Проваливаться в сон. Проснуться, дергая дверцу и выпрыгивая из машины. Опуститься на колени у площадки с дерном, любезно оставленной нивелировщиками. Достать тяжелые кольца-башмаки, одеть на ножки прибора. Вывести уровень в нуль-пункт, поймать дрожащую нить в окуляре. Расфокусировать взгляд так, чтобы вибрация слилась в широкую полосу. Наметить середину. Снять три отсчета между тремя биениями сердца. Записать. Проверить, сошлось ли. Уложиться в десять минут. Улыбнуться бригадиру, поднимаясь с колен, узнать себя – в том, как Ира осторожно расправляет больную спину. И повторить все сначала. Бригадир, конечно, отправит спать, когда станет понятно, что сегодняшний рейс не уравнялся. Ольга сдастся по окончании вечерних поверок. В три часа ночи – после вечернего чая – они разойдутся. До завтра еще надо наметить рейсы. Раздать журналы и схемы. Оля проснется в пять – за сорок минут до общего подъема - и не будет будить бригадира. Приготовить завтрак, собрать вещи, поднять водителей. И обязательно улыбаться, потому что мужчины до сих пор не бунтуют только потому, что стыдно показывать слабость перед девчонками. Потом все повторится: дорога, рейсы, измерения, двойная петля. Обработка. Они будут молчать, потому что сил на слова не остается. И только знать – по изменению вибрации кварцевой нити в окуляре – рядом на коленях стоит человек, который тоже смотрит за силой тяжести.

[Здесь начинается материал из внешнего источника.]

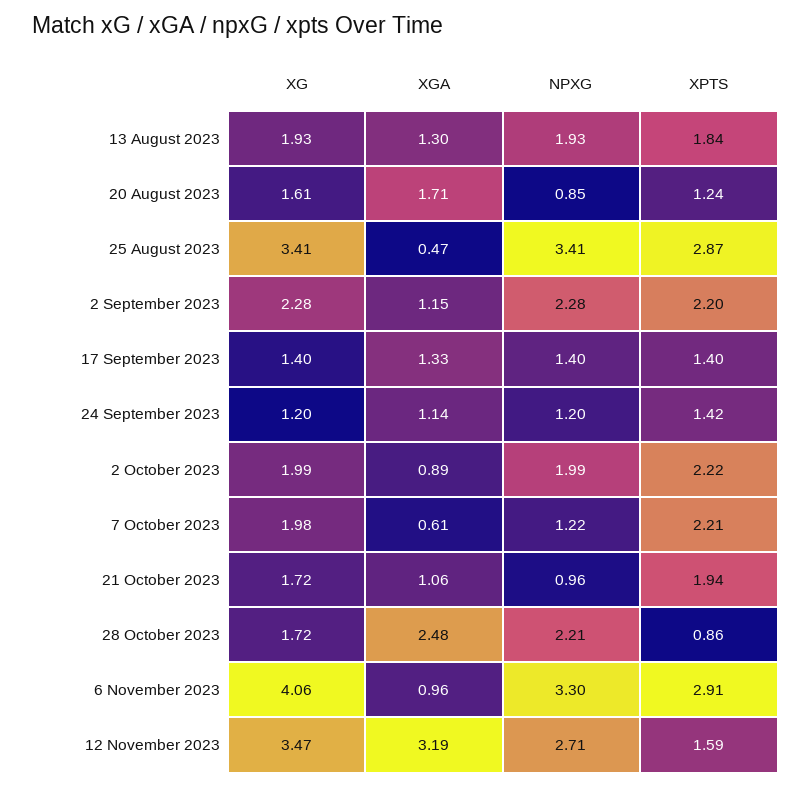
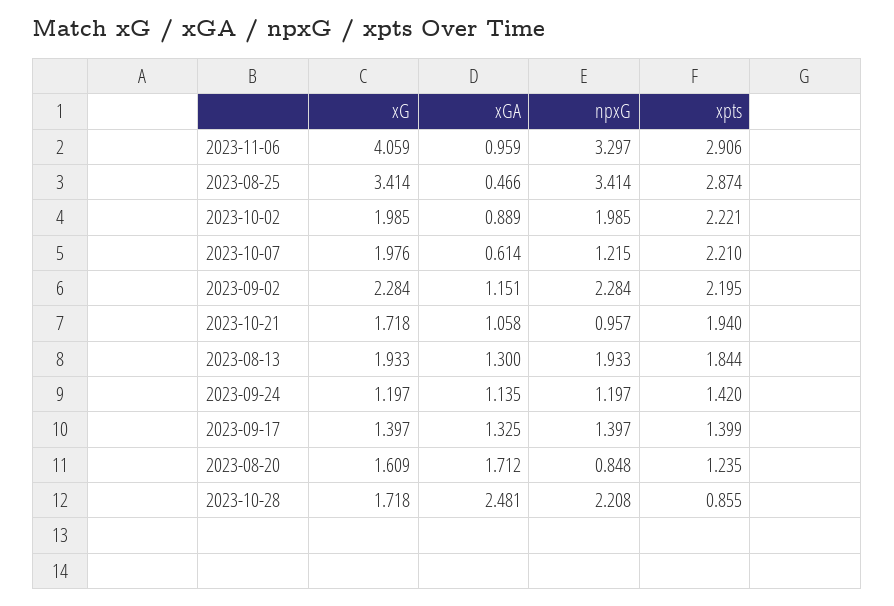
XG, 12 November 2023: 3.47 -> none
XGA, 12 November 2023: 3.19 -> none
NPXG, 12 November 2023: 2.71 -> none
XPTS, 12 November 2023: 1.59 -> none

Лесенка на сигнал уже скользит под ногами. Как страшно впервые поставить теодолит на металлический столик. Зависнуть на узкой площадке. А до земли сорок метров. Ветер воет в железных трубах, и мир шатает. Будет шатать до тех пор, пока наблюдения не окончены. Хорошо быть записатором: сидеть, скрючившись, мерзнуть, не смотреть вниз. Наблюдатель говорит, ты записываешь. Складывать, вычитать. Не думать. Сверять приемы. Не думать. Хорошо быть наблюдателем: касаться винтов, совмещать штрихи микрометра, ловить дрожащую марку в сетку нитей. Перевести трубу через зенит. Повернуть алидаду. Три отсчета. Перебраться на другой сектор горизонтального круга. Перевести трубу через зенит. Повернуть алидаду. Три отсчета. И так, пока не закончится серия приемов. Не думать. Дрожать на ветру. Не думать. Но записатор скажет: «Не сходится. Повторить». И будет прятать виноватый взгляд от простуженного и измотанного товарища. Потому что темнеет раньше, глаза слезятся: столько часов смотреть на далекую цель, и новая серия приемов не получится наверняка. А наблюдатель знает, что не сходятся его измерения. Хоть убейся. И это из-за него они торчат на проклятом сигнале. Смена наблюдателя посреди измерений запрещена инструкцией. Записатора Иру месяц назад ждали дома. А письма доходят только до партии. Медленно подползает зима. Когда накатывает отчаяние: «мы так и останемся здесь», Оля вспоминает о правилах, которые вдолбили в них еще на первом курсе. Не исправлять в журнале. Никогда не подделывать измерения. После тебя сюда придет кто-то другой. Очень хочется посмотреть в глаза бригаде, которая наблюдала тут до них. И не только посмотреть.